▸ Data records
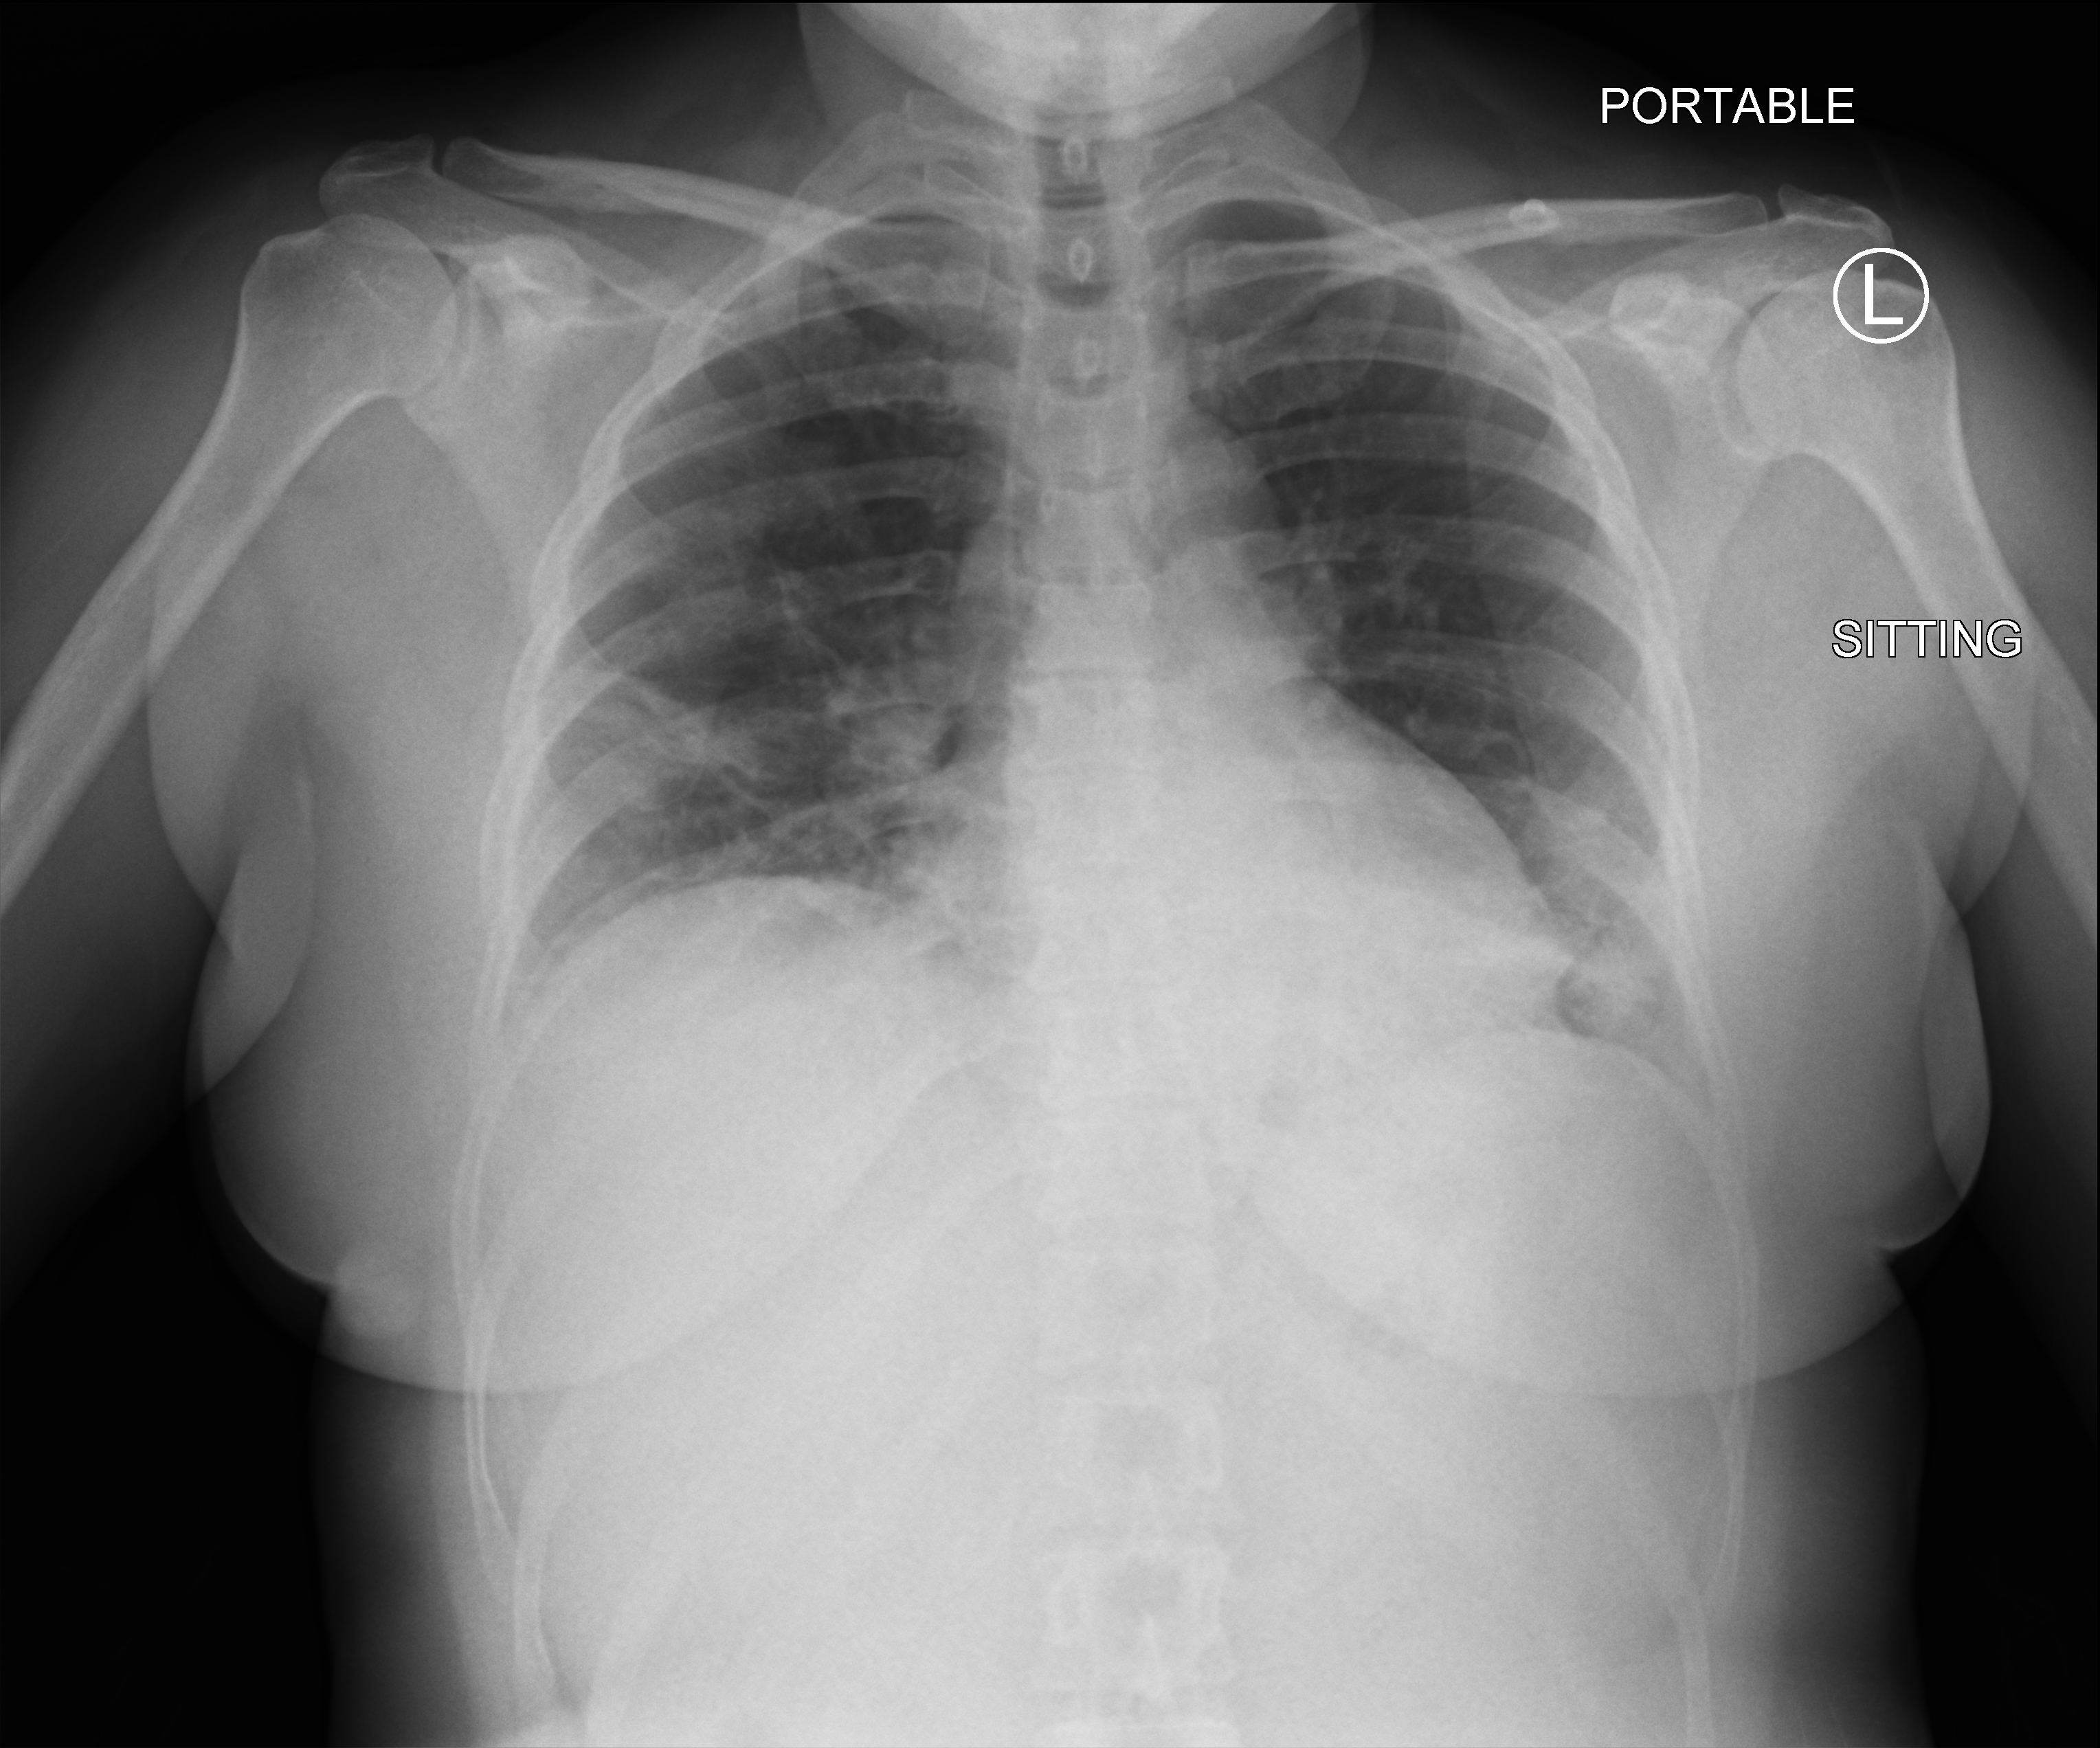
Chest X-ray (portable); anteroposterior (AP) projection. Patient hospitalised with COVID-19; female, aged 18–59 years.
Admission-level facts for this patient (not findings on this image; timing relative to this image not recorded):
- mechanically ventilated during this hospital stay: no
- admitted to intensive care during this hospital stay: no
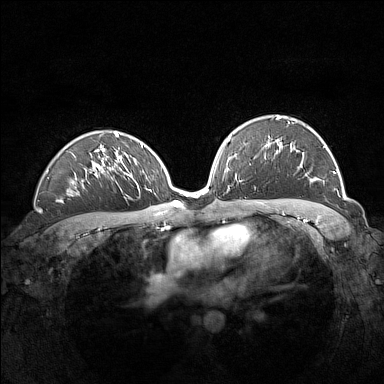
Breast MRI (dynamic contrast-enhanced), one axial slice; slice 96 of 160 in the series (ordered by position); dynamic contrast-enhanced series, time point 2 of 7 at this slice position (early post-contrast); 1.5 T; TE 1.8 ms, TR 5 ms; 1 mm slice thickness; 384 × 384 image matrix. Female patient.
Outlined on this slice (semi-automatic segmentation, software-assisted and operator-edited):
- enhancing-tissue mask used for the functional tumour volume (all voxels passing the contrast-enhancement thresholds inside the analysis volume; usually the tumour): bounding box <267,116,335,181> (left, top, right, bottom; pixels)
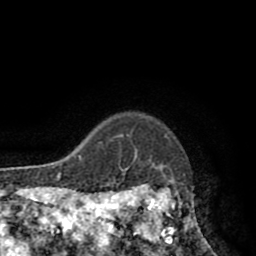
Breast MRI (dynamic contrast-enhanced), one axial slice; position 75 of 80 along the scan axis; cropped to one breast; dynamic contrast-enhanced series, time point 2 of 8 at this slice position (early post-contrast); 1.5 T; TE 2.6 ms, TR 5.8 ms; 2 mm slice thickness; 256 × 256 image matrix, field of view 165 × 165 mm. Female patient.
Annotated regions visible in this slice (semi-automatic segmentation, software-assisted and operator-edited):
- enhancing-tissue mask used for the functional tumour volume (all voxels passing the contrast-enhancement thresholds inside the analysis volume; usually the tumour): box from (x=118, y=165) to (x=204, y=244) px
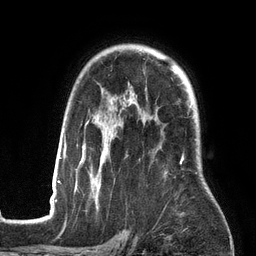
Breast MRI (dynamic contrast-enhanced), one axial slice; position 99 of 134 along the scan axis; cropped to one breast; dynamic contrast-enhanced series, time point 2 of 6 at this slice position (early post-contrast); 3 T; TE 2.7 ms, TR 6.5 ms; 256 × 256 image matrix. Female patient.
Outlined on this slice (semi-automatic segmentation, software-assisted and operator-edited):
- enhancing-tissue mask used for the functional tumour volume (all voxels passing the contrast-enhancement thresholds inside the analysis volume; usually the tumour): bounding box (x1, y1, x2, y2) in pixels: (53, 111, 197, 201)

▸ Exercise description
Could you copy every line in the records that holds "during"?

▸ Response area
- mechanically ventilated during this hospital stay: no
- admitted to intensive care during this hospital stay: no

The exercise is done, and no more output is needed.